Bisnis.com, JAKARTA—Menteri Pendidikan dan Kebudayaan Muhadjir Effendy meminta maaf atas kesulitan dalam pelaksanakan ujian nasional berbasis komputer atau UNBK. Menurutnya, hal itu untuk meningkatkan standardisasi pendidikan di Indonesia.
Kendati demikian, pihaknya tidak akan tinggal diam dan akan melakukan evaluasi scara menyeluruh.
Dia mengakui, Kementerian Pendidikan di pusat sangat memahami bahwa adanya disparitas kualitas pendidikan di Indonesia. Tapi di satu sisi pemerintah harus menerapkan standardisasi nasional.
“Ini memang pilihan yang sulit yang harus dikompromikan. Karena itu saya minta maaf kalau ada beberapa kalangan yang merasa mengalami kesulitan yang tidak bisa ditoleransi. Saya janji bahwa akan kami benahi, tetapi mohon maklum bahwa ujian nasional kita harus semakin sulit untuk mengejar ketertinggalan,” ujarnya di Istana Wakil Presiden, Jumat (13/4).
Sebelumnya, pelaksanaan UNBK untuk SMA dilaksanakan pada 10-13 April mendapat protes karena soal yang diujiankan tergolong sulit karena tidak sesuai dengan pelajaran yang diterima.
Muhadjir mengakui, soal UNBK dinaikan tingkat kesulitannya pada semua pelajaran yang diujiankan yaitu matematika, IPA dan literasi.
Baca Juga
“Kami sudah mulai menerapkan standar internasional baik itu untuk matematika, literasi maupun IPA yaitu yang disebut dengan HOTS [atau] higher order thinking skill. Jadi lebih mengarah kepada mendorong siswa memiliki kemampuan berpikir kritis,” ucapnya.
Dengan demikian harapannya ke depan, sumber daya manusia yang dihasilkan akan memiliki lima kompetensi yaitu berpikir kritis, kreatifitas, inovasi, kemampuan berkomunikasi, kemampuan bekerja sama, dan percaya diri.
“Jadi ada lima ini yang menjadi target pembentukan karakter siswa dan itu tentu saja melekat dalam sistem nasional evaluasi kami di dalam UN itu,” terangnya.

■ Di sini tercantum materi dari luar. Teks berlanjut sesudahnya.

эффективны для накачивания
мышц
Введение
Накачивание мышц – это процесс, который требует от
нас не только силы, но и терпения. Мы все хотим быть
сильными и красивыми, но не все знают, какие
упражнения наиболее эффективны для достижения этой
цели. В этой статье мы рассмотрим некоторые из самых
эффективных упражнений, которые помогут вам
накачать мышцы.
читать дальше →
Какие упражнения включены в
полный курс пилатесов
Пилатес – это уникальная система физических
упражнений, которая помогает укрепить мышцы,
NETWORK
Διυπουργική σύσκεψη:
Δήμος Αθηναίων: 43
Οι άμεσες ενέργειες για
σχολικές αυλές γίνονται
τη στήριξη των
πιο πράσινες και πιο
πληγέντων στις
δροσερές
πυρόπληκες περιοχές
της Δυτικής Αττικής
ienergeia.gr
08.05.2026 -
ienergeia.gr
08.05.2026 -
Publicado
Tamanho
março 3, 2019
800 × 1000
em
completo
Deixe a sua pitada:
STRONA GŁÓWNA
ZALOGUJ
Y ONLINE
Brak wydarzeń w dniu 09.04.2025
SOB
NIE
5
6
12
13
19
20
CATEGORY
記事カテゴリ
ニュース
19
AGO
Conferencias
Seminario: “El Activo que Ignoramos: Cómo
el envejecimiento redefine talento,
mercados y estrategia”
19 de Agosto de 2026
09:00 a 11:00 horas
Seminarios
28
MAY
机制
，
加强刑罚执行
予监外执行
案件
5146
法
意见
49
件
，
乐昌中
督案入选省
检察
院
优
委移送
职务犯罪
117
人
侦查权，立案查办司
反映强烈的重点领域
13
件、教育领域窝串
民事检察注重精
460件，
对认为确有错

Hal itu tak terlepas dari upaya pemerintah meningkatkan mutu pendidikan nasional. Menurut Muhadjir, mutu pendidikan Indonesia masih kalah dibandingkan dengan negara-negara di Asia maupun Asia Tenggara.
Hal itu mengacu pada survei Programme for International Student Assessment (PISA) yang merupakan sistem ujian dari Organisation for Economic Cooperation and Development (OCD) untuk mengevaluasi sistem pendidikan dari 72 negara di seluruh dunia.